Поздоровавшись с Людой, — та уже переоделась, подвязывала фартук, — Ималда открыла свой шкафчик и начала раздеваться, но вдруг сообразила, что Люда никак не отреагировала на приветствие. Их шкафчики были хотя и не рядом, но неподалеку друг от друга, и Ималда подумала, что Люда ответ пробурчала себе под нос, как уже нередко случалось. Но у Люды лицо было сердитое, с поджатыми губами. Может, Ималда не расслышала ответа из-за грохота овощерезки?
Люда захлопнула дверцу своего шкафчика. Щелкнул замок, потом другой. Их было два: она не доверяла работницам кухни. «Оденешься во что получше, а эти сопрут, потом ищи-свищи! Мой Юрка прав: лучше на второй замок запереть, чем потом ловить вора. Разве найдешь, разве поймаешь, когда народу такая прорва!»
Нагнувшись, Ималда разувалась. Люда встала у нее за спиной. Ималда глянула через плечо и испугалась, увидев перекошенное от злости лицо.
— На! Подавись! — прошипела Люда и швырнула Ималде под ноги незаклеенный конверт, из которого выскользнуло несколько денежных бумажек. — Ничего, сама подберешь! — и пошла вдоль шкафчиков.
— Люда, подожди! Что случилось?
С трудом сдерживаемая злость Люды вспыхнула как сухой порох.
— Ты, девка, меня дурой не считай! Жаловалась, что тебе мало? Можешь взять половину, только я считаю, что делить пополам несправедливо, потому что я тут свой человек, а ты еще и пробздеться не успела! А еще жалуется, ей, видите ли, мало!
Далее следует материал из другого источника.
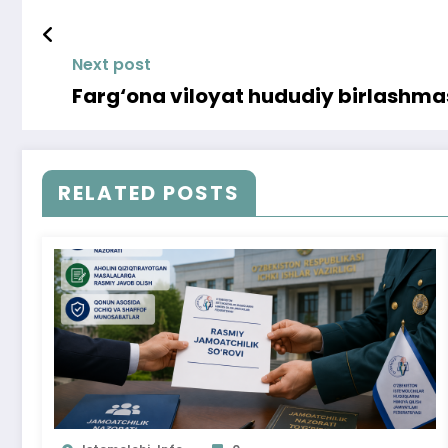
Next post
Farg‘ona viloyat hududiy birlashmas
RELATED POSTS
Люда наговорила бы еще с целый короб, но тут в раздевалку вошла женщина из кондитерского цеха.
Люда умолкла и вышла.
Ималда быстро собрала с пола деньги, сунула их в карман, чтобы посторонняя не заметила. Сделала это как-то машинально, не думая. Словно в сознании уже запрограммировано, что деньги следует прятать, что никто другой их не должен видеть. В этих стенах — будь то зал ресторана, раздевалка или кухня — всякую денежную, сделку принято скрывать как тайну. Предосторожностью Ималда заразилась незаметно для себя: она не раз случайно замечала, как официанты совали друг другу по рублю или по трешке за какие-то услуги, видела, как Хуго, спрятавшись за широкую спину Леопольда, вынимал из портмоне новенькую хрустящую пятерочку и, благодарно кивая, вручал метрдотелю. У седого Хуго денежки аккуратно разглажены и лежат в портмоне плотно, как в запечатанной банковской пачке. Хуго дважды давал Леопольду по пятерке и оба раза Леопольд небрежно совал бумажку в нагрудный карман, а потом уже в сторонке сам ее разглаживал и приобщал к другим. У него в кармане всегда лежало много пятерок — эту возню метрдотеля можно было увидеть только с того места, где работала Ималда.